For Sustainable Development, Women Are a Key Resource
| NEW YORK
Most of the world leaders that will make the final decisions at the end of this week's special session on the environment are wearing three-piece suits. But most of the people in the world who work directly with the earth are wearing saris, sarongs, and skirts.
"Who fetches the fresh water? Who washes the clothes? Who raises the children? Who deals with the day-to-day activities in the countryside? It's the women," says Jocelyn Dow, director of "Red Thread," a community-based program that works with women villagers to create environmentally sustainable economic growth projects throughout the South American nation of Guyana.
Ms. Dow is at the UN this week along with thousands of other women determined that their voices will be heard and incorporated into the final declaration.
"Without women's contribution in the decisionmaking, you get an overall plan for action where the main players are eliminated," says Bella Abzug, the outspoken former New York congresswoman who now heads the Women's Environment and Development Organization, a nonprofit group based in New York.
At the Earth Summit five years ago, the proposed UN declaration on the environment had scant references to women. But a caucus of women's organizations pushed for changes. In the end, it had 120 provisions affecting women added, along with a special chapter on women as a group.
"The statement recognized there has to be the full participation of women because they are indeed the managers of the environment and development," says Ms.
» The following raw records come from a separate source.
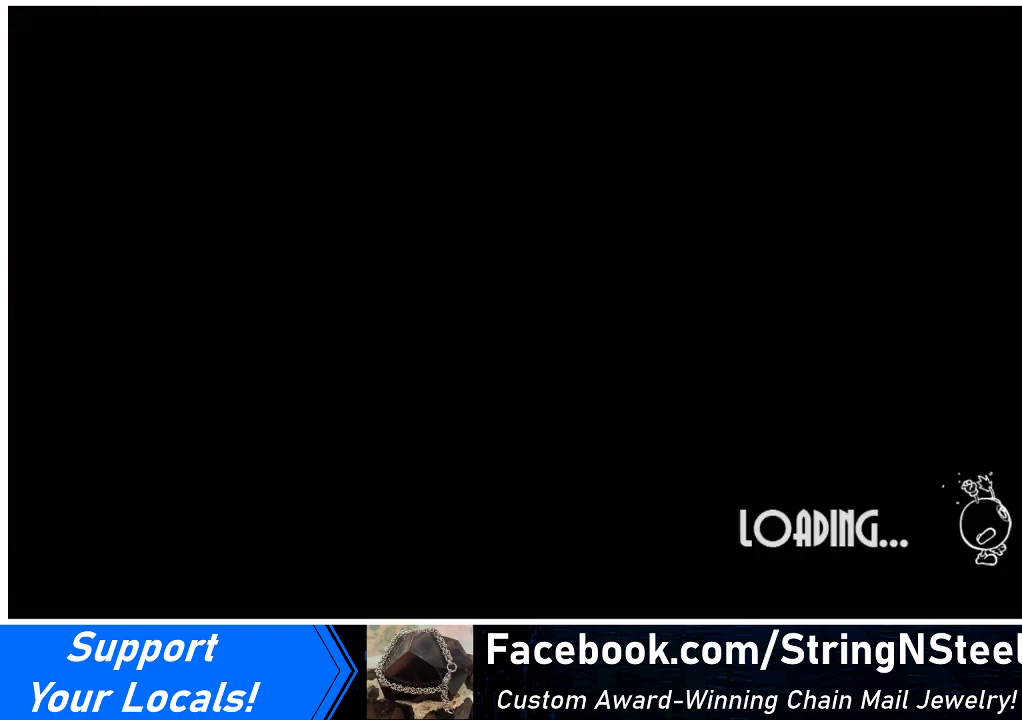
{"buttons": [], "events": []}
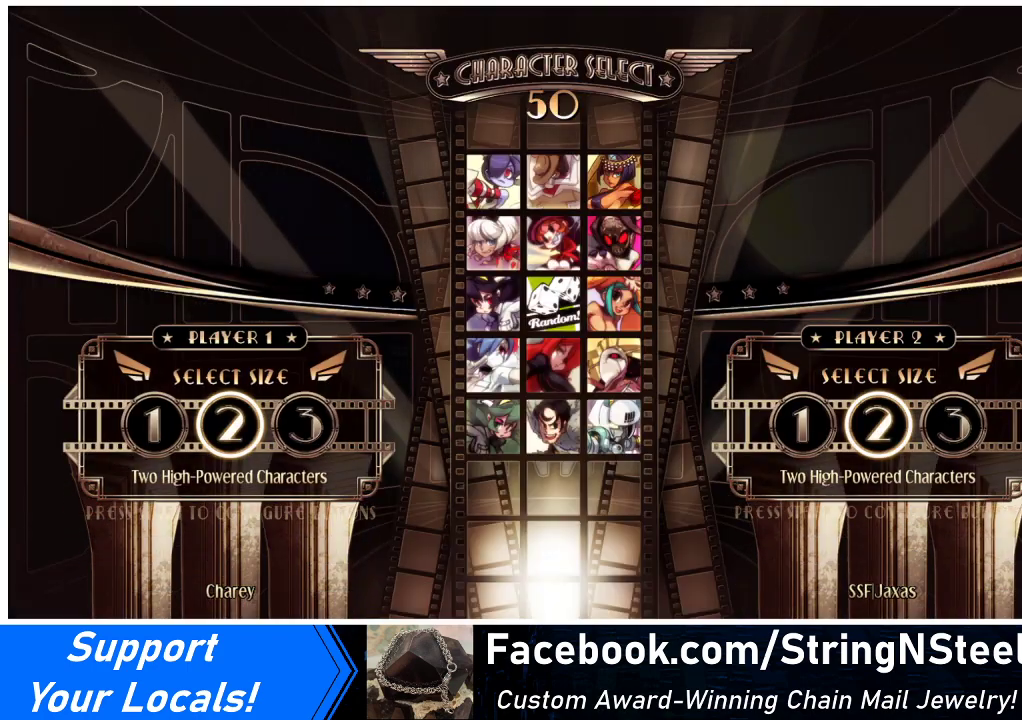
{"buttons": [], "events": []}
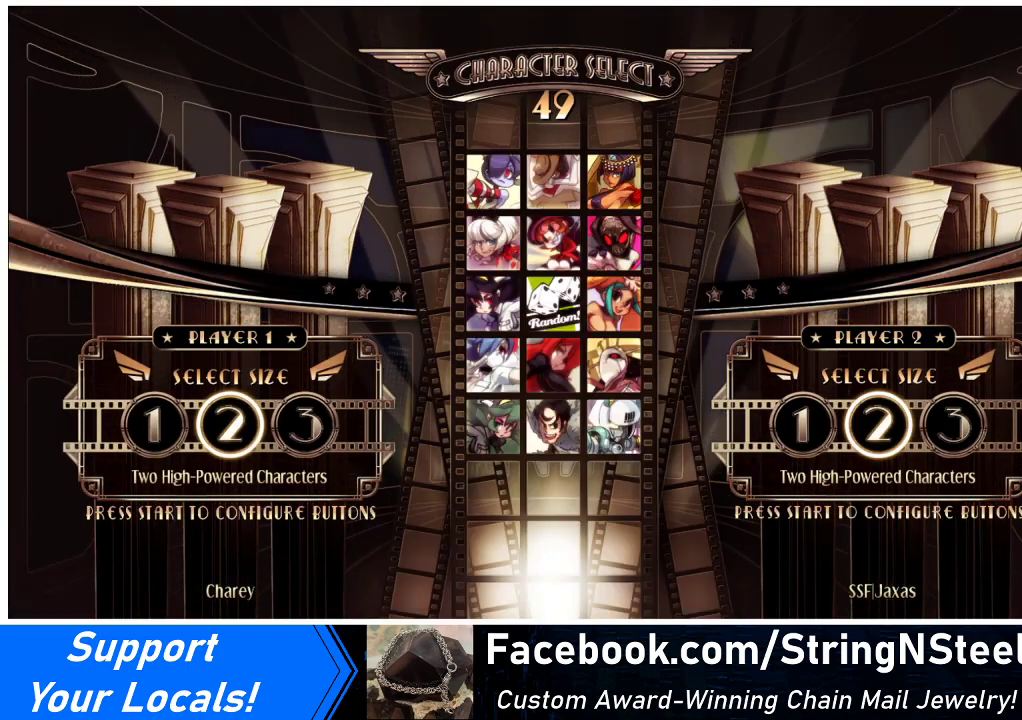
{"buttons": [], "events": [[233, "L1", "down"], [267, "L1", "up"]]}
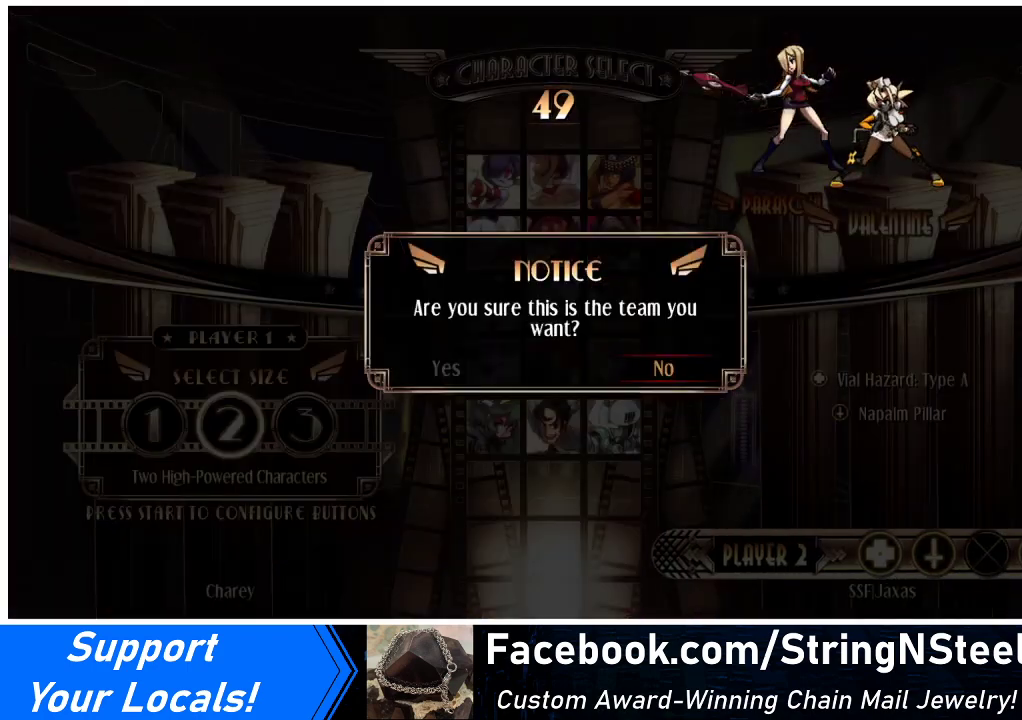
{"buttons": ["SQUARE"], "events": [[67, "DPAD_LEFT", "down"], [167, "DPAD_LEFT", "up"], [467, "SQUARE", "down"]]}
Abzug. But recognition on paper hasn't necessarily translated into authority at the negotiating table. So this year, the caucus is back pushing its agenda.
The goals: to ensure that 1 percent of all development aid is targeted toward loans for rural women; that agricultural policies encourage sustainable domestic production; and that barriers to women's equal rights to access the world's natural resources be removed.
A tall order. But without it, Dow says, negative environmental trends will continue, jeopardizing not only the world's women and children, but its men, too.